* ACTION ITEM
Omit all pictures, then retype exactly the lines from the one that contains "[445,357,705,374] [84,386,305,403] installed." through the end of the listing.

* PROVIDED RECORDS
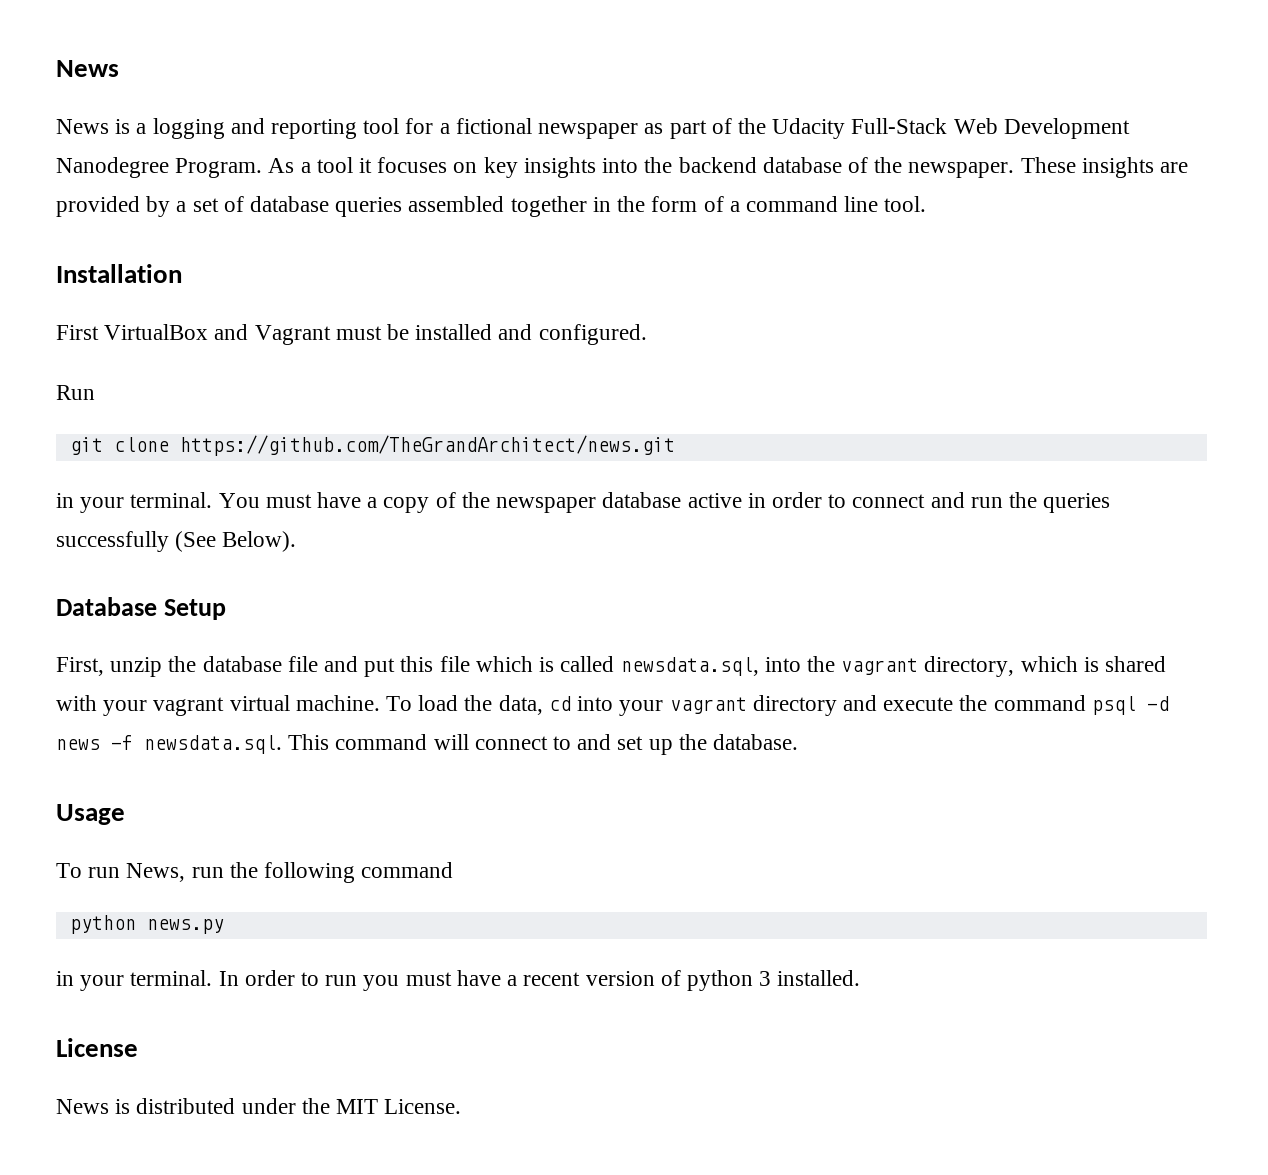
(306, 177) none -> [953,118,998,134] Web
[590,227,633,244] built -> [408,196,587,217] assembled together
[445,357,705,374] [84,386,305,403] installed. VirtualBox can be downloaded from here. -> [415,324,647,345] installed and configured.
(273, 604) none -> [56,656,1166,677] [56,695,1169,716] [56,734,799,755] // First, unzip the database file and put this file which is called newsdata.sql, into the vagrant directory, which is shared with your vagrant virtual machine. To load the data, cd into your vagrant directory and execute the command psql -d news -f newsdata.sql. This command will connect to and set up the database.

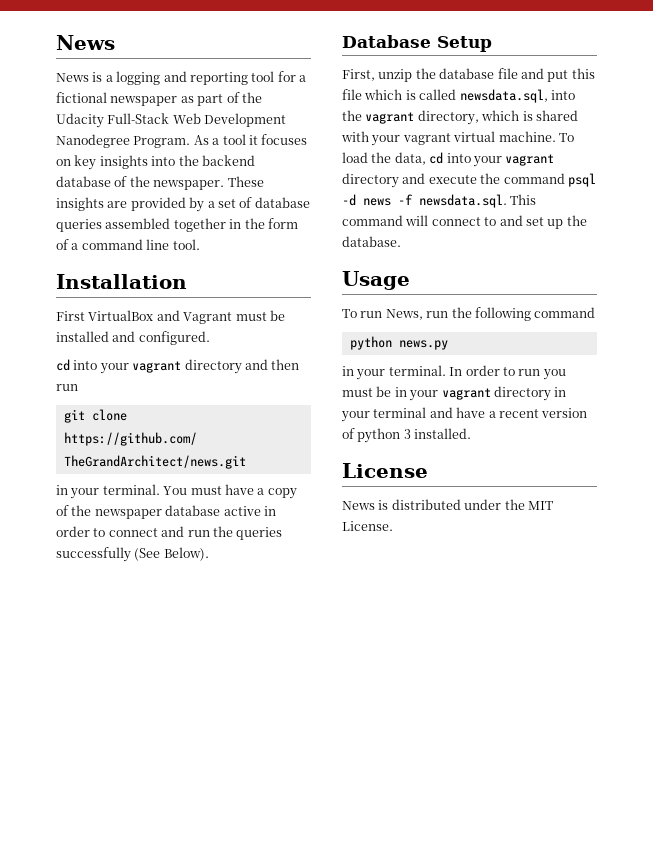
[56,385,95,400] Run -> [56,359,300,374] [56,384,78,391] cd into your vagrant directory and then run
(452, 979) none -> [376,386,567,401] [341,407,453,422] be in your vagrant directory in your terminal and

* THE ANSWER
[445,357,705,374] [84,386,305,403] installed. VirtualBox can be downloaded from here. -> [415,324,647,345] installed and configured.
(273, 604) none -> [56,656,1166,677] [56,695,1169,716] [56,734,799,755] // First, unzip the database file and put this file which is called newsdata.sql, into the vagrant directory, which is shared with your vagrant virtual machine. To load the data, cd into your vagrant directory and execute the command psql -d news -f newsdata.sql. This command will connect to and set up the database.

[56,385,95,400] Run -> [56,359,300,374] [56,384,78,391] cd into your vagrant directory and then run
(452, 979) none -> [376,386,567,401] [341,407,453,422] be in your vagrant directory in your terminal and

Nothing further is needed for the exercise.